Find out more about the Human Rights Council here.
You can also visit the UN Human Rights Council webpage here.

Although the Commission on Human Rights has been wound up, other Functional Commissions of the Economic and Social Council continue to look at related issues. The Commission on the Status of Women (CSW), for example, examines issues surrounding the advancement of women, equality and women's rights.

UN General Assembly: Third Committee

In the UN General Assembly human rights are dealt with in the Third Committee which meets annually in New York in October and November. All UN member states have the right to take part in the plenary sessions and to table and vote on resolutions. Resolutions are broadly divided into thematic issues such as torture, racism, and the rights of the child, and resolutions that concentrate on a particular country.  All new human rights instruments must be approved by the General Assembly. Negotiations on those instruments therefore take place in the General Assembly. The first new human rights treaty of the 21st Century was the Convention on the Rights of Persons with Disabilities. This was mandated by the General Assembly in 1991 and completed in 2006. The Convention aims to acknowledge where disabled people have had difficulty in accessing their rights and commits States to measures in a large number of areas which will guarantee better observance of disabled people’s human rights in the future.

In 2011, at the sixty-fifth session of the General Assembly, the Third Committee considered 56 draft resolutions, more than half of which were submitted under the human rights agenda item. Third Committee also adopted by consensus important resolutions on women’s and children’s rights, including a US-led resolution on women’s political participation, which paved the way for the work of UN Women in this area.

The UN General Assembly voted in favour of three human rights resolutions on Iran, DPRK and Burma. All were passed by a record majority of votes.

The Foreign Secretary William Hague said:

“The UN General Assembly has made a valuable contribution to human rights today, by drawing attention to three countries where serious abuses still take place and urging their Governments to take action.’

William Hague also welcomed the passage of a UK drafted human rights resolution on the repression in Syria. He said:

“This UNGA resolution sends a signal of united condemnation of the Syrian regime’s systematic human rights abuses. I welcome the wide support it received, including the fact that it was co-sponsored by Jordan, Morocco, Saudi  Arabia, Kuwait, Qatar, Bahrain  and Turkey. It calls on the Syrian government to end the appalling violence and implement the Arab League’s plan of action without delay.”

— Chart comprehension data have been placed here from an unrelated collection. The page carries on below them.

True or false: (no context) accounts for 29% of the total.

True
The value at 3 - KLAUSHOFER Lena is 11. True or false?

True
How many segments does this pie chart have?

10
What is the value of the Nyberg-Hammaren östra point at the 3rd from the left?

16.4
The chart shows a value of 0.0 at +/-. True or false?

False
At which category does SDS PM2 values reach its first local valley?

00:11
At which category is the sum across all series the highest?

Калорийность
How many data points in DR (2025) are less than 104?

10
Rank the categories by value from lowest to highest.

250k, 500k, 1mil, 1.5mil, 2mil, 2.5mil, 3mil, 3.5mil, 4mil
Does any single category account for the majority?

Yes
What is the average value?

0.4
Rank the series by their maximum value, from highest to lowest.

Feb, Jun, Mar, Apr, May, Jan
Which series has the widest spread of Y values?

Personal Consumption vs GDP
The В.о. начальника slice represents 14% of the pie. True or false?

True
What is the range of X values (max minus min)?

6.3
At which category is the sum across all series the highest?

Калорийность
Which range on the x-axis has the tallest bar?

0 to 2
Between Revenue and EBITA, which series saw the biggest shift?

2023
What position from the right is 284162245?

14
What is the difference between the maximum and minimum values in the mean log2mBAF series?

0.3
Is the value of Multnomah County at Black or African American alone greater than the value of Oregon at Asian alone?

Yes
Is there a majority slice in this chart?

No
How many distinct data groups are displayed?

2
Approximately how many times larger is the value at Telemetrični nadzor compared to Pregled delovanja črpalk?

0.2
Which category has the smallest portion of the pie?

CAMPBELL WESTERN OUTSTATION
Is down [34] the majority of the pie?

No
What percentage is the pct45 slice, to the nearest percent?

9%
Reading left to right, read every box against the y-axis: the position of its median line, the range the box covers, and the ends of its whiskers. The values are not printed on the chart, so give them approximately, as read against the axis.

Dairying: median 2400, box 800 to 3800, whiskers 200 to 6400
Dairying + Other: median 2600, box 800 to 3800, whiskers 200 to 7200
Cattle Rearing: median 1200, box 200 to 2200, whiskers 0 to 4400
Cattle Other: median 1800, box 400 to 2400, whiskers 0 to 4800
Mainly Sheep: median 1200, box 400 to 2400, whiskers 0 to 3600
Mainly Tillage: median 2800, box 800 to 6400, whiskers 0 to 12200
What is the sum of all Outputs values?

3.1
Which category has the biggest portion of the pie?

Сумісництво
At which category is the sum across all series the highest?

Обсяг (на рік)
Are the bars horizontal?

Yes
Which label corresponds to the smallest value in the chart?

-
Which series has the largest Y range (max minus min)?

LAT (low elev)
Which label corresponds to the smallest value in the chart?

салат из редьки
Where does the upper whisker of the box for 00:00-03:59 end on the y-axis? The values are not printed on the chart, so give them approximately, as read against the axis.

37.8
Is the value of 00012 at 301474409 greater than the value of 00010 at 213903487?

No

All of the resolutions and break downs of the votes can be found here along with all other third committee resolutions.

Other UN bodies

Increasingly, other UN bodies are also taking human rights considerations into account in their own work. The Security Council looks at human rights issues when deciding how to deal with some international crises, many of which see the civilian population suffering gross violations of their human rights. The UN Funds and Programmes and other bodies, such as United Nations Children’s Fund (UNICEF), United Nations Development Fund for Women (UNIFEM), the World Bank, the International Labour Organisation and the United Nations Development Programme (UNDP) also examine the effect an improved respect for human rights can have on helping achieve their core concerns.